A federal judge in Fort Lauderdale, Florida dismissed a lawsuit challenging former President Donald Trump’s candidacy under the 14th Amendment. In the Thursday ruling, Judge Robin Rosenberg determined that the case brought against the former president over his involvement in the events of January 6 had no standing, leaving him eligible to appear on the Florida ballot.

A federal judge in Fort Lauderdale, Florida dismissed a lawsuit challenging former President Donald Trump’s candidacy under the 14th Amendment.(AP Photo/Julio Cortez, File)
(AP Photo/Julio Cortez, File)

The suit filed last week by Boynton Beach tax attorney Lawrence Caplan claims that Donald Trump’s alleged participation in the Capitol Riot on January 6, 2021, disqualified him from holding office again. “This is a scary, scary guy, and if he’s president, I think we’re all on the way to fascism,” Caplan said ahead of the filing. “There’s no law that says we have to remain a democracy forever.”

Specifically, Caplan cites Section III of the 14th Amendment, which states:

No person shall be a Senator or Representative in Congress, or elector of President and Vice-President, or hold any office, civil or military, under the United States, or under any State, who, having previously taken an oath, as a member of Congress, or as an officer of the United States, or as a member of any State legislature, or as an executive or judicial officer of any State, to support the Constitution of the United States, shall have engaged in insurrection or rebellion against the same, or given aid or comfort to the enemies thereof.
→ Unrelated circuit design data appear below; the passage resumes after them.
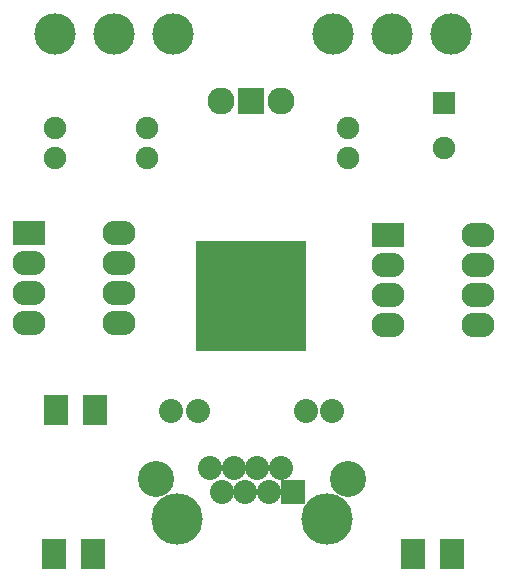
<source format=gts>
G04 (created by PCBNEW (2013-07-07 BZR 4022)-stable) date 2014-10-22 23:03:19*
%MOIN*%
G04 Gerber Fmt 3.4, Leading zero omitted, Abs format*
%FSLAX34Y34*%
G01*
G70*
G90*
G04 APERTURE LIST*
%ADD10C,0.00393701*%
%ADD11C,0.13811*%
%ADD12C,0.075*%
%ADD13R,0.11X0.082*%
%ADD14O,0.11X0.082*%
%ADD15R,0.37X0.37*%
%ADD16C,0.09*%
%ADD17R,0.09X0.09*%
%ADD18C,0.1716*%
%ADD19C,0.08*%
%ADD20C,0.12*%
%ADD21R,0.08X0.08*%
%ADD22R,0.08X0.1*%
%ADD23R,0.075X0.075*%
G04 APERTURE END LIST*
G54D10*
G54D11*
X52362Y-49133D03*
X56299Y-49133D03*
X54330Y-49133D03*
X61653Y-49133D03*
X65590Y-49133D03*
X63622Y-49133D03*
G54D12*
X52362Y-52255D03*
X52362Y-53255D03*
X62125Y-53255D03*
X62125Y-52255D03*
G54D13*
X63460Y-55822D03*
G54D14*
X63460Y-56822D03*
X63460Y-57822D03*
X63460Y-58822D03*
X66460Y-58822D03*
X66460Y-57822D03*
X66460Y-56822D03*
X66460Y-55822D03*
G54D13*
X51492Y-55744D03*
G54D14*
X51492Y-56744D03*
X51492Y-57744D03*
X51492Y-58744D03*
X54492Y-58744D03*
X54492Y-57744D03*
X54492Y-56744D03*
X54492Y-55744D03*
G54D15*
X58917Y-57839D03*
G54D16*
X59917Y-51339D03*
G54D17*
X58917Y-51339D03*
G54D16*
X57917Y-51339D03*
G54D18*
X61437Y-65276D03*
X56437Y-65276D03*
G54D19*
X57540Y-63583D03*
X57934Y-64370D03*
X58327Y-63583D03*
X58721Y-64370D03*
X59115Y-63583D03*
X59508Y-64370D03*
X59902Y-63583D03*
G54D20*
X62126Y-63937D03*
X55729Y-63937D03*
G54D19*
X57146Y-61693D03*
X60729Y-61693D03*
X56241Y-61693D03*
X61615Y-61683D03*
G54D21*
X60296Y-64370D03*
G54D22*
X53720Y-61653D03*
X52420Y-61653D03*
X64310Y-66456D03*
X65610Y-66456D03*
X52342Y-66456D03*
X53642Y-66456D03*
G54D23*
X65354Y-51415D03*
G54D12*
X65354Y-52915D03*
X55433Y-53255D03*
X55433Y-52255D03*
M02*

</source>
Whether Trump’s actions on January 6 rise to the level of insurrection has been the subject of significant legal debate, but neither the former president nor the hundreds of people arrested in connection with that riot have been formally charged with the crime of “insurrection.”

On Thursday, Judge Robin Rosenberg, appointed to the bench by Barack Obama, summarily dismissed the case on the grounds that Caplan had no legal standing to file it. “Plaintiffs lack standing to challenge Defendant’s qualifications for seeking the Presidency,” Rosenberg wrote, adding that “the injuries alleged” from the Capitol riot “are not cognizable and not particular to them.”

She further added that “an individual citizen does not have standing to challenge whether another individual is qualified to hold public office.” However, even in dismissing the case, Rosenberg did not determine whether further 14th Amendment challenges against Trump are legitimate.

Rosenberg’s ruling comes at the same time as other 14th Amendment cases—as well as several federal indictments—are pending against Trump across the country.